## GIVEN REQUEST
Return these lines of the listing below word for word. Begin at the line containing "collectors: R. E. Schultes" and stop after the line containing "scientific name: Pernettya".

## Extracted data entries
________________
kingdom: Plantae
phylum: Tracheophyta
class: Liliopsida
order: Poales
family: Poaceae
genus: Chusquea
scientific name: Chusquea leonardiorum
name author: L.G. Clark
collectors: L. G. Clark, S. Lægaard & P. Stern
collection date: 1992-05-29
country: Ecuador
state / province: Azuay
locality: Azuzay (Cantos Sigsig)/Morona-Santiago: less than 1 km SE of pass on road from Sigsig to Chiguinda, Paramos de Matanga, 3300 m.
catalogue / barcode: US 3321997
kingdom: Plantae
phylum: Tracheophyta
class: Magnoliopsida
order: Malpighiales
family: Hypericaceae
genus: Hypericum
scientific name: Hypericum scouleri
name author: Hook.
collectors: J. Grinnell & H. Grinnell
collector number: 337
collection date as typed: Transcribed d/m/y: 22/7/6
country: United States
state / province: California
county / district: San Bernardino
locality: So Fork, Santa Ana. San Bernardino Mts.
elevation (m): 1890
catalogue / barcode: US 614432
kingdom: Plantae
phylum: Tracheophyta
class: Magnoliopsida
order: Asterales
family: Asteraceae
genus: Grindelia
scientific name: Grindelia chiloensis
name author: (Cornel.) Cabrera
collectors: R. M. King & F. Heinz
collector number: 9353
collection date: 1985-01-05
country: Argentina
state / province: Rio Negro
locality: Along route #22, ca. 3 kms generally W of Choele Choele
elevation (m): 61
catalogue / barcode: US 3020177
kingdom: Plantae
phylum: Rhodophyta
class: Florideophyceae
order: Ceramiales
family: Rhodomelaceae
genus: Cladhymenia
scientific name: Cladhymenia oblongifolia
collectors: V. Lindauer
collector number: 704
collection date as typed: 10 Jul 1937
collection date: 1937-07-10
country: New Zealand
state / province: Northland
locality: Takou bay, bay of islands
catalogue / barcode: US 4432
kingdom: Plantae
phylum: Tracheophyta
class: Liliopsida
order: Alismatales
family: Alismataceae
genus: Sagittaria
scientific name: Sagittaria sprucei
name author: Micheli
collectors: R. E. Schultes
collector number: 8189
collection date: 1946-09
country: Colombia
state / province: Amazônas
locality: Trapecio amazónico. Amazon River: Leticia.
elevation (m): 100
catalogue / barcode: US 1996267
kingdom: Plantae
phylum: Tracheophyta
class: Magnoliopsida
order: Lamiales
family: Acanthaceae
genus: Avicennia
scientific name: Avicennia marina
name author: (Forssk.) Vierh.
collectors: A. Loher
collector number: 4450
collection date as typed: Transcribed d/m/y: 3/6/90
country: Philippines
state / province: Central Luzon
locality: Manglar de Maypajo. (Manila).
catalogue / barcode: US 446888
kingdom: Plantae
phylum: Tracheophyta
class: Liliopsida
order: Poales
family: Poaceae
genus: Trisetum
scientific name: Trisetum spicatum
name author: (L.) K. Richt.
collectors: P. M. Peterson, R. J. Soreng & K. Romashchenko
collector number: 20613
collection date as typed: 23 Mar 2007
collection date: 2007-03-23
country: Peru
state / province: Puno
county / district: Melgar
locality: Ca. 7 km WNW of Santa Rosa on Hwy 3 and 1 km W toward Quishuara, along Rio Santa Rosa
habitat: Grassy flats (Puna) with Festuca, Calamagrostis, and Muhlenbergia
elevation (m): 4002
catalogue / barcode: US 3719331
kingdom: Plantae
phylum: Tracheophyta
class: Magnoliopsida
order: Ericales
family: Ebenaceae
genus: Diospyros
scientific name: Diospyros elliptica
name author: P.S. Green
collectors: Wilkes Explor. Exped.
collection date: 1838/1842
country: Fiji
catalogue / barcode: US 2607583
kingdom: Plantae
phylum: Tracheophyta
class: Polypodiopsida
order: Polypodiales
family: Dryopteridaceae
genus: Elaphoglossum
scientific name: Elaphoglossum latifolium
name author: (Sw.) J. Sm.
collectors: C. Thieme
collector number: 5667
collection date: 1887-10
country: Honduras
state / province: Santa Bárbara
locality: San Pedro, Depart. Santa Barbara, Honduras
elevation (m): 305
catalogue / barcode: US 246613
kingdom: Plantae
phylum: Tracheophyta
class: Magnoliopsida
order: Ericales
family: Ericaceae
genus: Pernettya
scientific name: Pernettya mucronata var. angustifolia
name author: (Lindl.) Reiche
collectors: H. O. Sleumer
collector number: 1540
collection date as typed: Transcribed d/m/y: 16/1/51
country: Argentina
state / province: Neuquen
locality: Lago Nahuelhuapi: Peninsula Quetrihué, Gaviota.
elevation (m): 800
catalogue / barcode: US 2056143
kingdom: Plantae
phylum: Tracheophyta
________________
## FINISHED ANSWER
collectors: R. E. Schultes
collector number: 8189
collection date: 1946-09
country: Colombia
state / province: Amazônas
locality: Trapecio amazónico. Amazon River: Leticia.
elevation (m): 100
catalogue / barcode: US 1996267
kingdom: Plantae
phylum: Tracheophyta
class: Magnoliopsida
order: Lamiales
family: Acanthaceae
genus: Avicennia
scientific name: Avicennia marina
name author: (Forssk.) Vierh.
collectors: A. Loher
collector number: 4450
collection date as typed: Transcribed d/m/y: 3/6/90
country: Philippines
state / province: Central Luzon
locality: Manglar de Maypajo. (Manila).
catalogue / barcode: US 446888
kingdom: Plantae
phylum: Tracheophyta
class: Liliopsida
order: Poales
family: Poaceae
genus: Trisetum
scientific name: Trisetum spicatum
name author: (L.) K. Richt.
collectors: P. M. Peterson, R. J. Soreng & K. Romashchenko
collector number: 20613
collection date as typed: 23 Mar 2007
collection date: 2007-03-23
country: Peru
state / province: Puno
county / district: Melgar
locality: Ca. 7 km WNW of Santa Rosa on Hwy 3 and 1 km W toward Quishuara, along Rio Santa Rosa
habitat: Grassy flats (Puna) with Festuca, Calamagrostis, and Muhlenbergia
elevation (m): 4002
catalogue / barcode: US 3719331
kingdom: Plantae
phylum: Tracheophyta
class: Magnoliopsida
order: Ericales
family: Ebenaceae
genus: Diospyros
scientific name: Diospyros elliptica
name author: P.S. Green
collectors: Wilkes Explor. Exped.
collection date: 1838/1842
country: Fiji
catalogue / barcode: US 2607583
kingdom: Plantae
phylum: Tracheophyta
class: Polypodiopsida
order: Polypodiales
family: Dryopteridaceae
genus: Elaphoglossum
scientific name: Elaphoglossum latifolium
name author: (Sw.) J. Sm.
collectors: C. Thieme
collector number: 5667
collection date: 1887-10
country: Honduras
state / province: Santa Bárbara
locality: San Pedro, Depart. Santa Barbara, Honduras
elevation (m): 305
catalogue / barcode: US 246613
kingdom: Plantae
phylum: Tracheophyta
class: Magnoliopsida
order: Ericales
family: Ericaceae
genus: Pernettya
scientific name: Pernettya mucronata var. angustifolia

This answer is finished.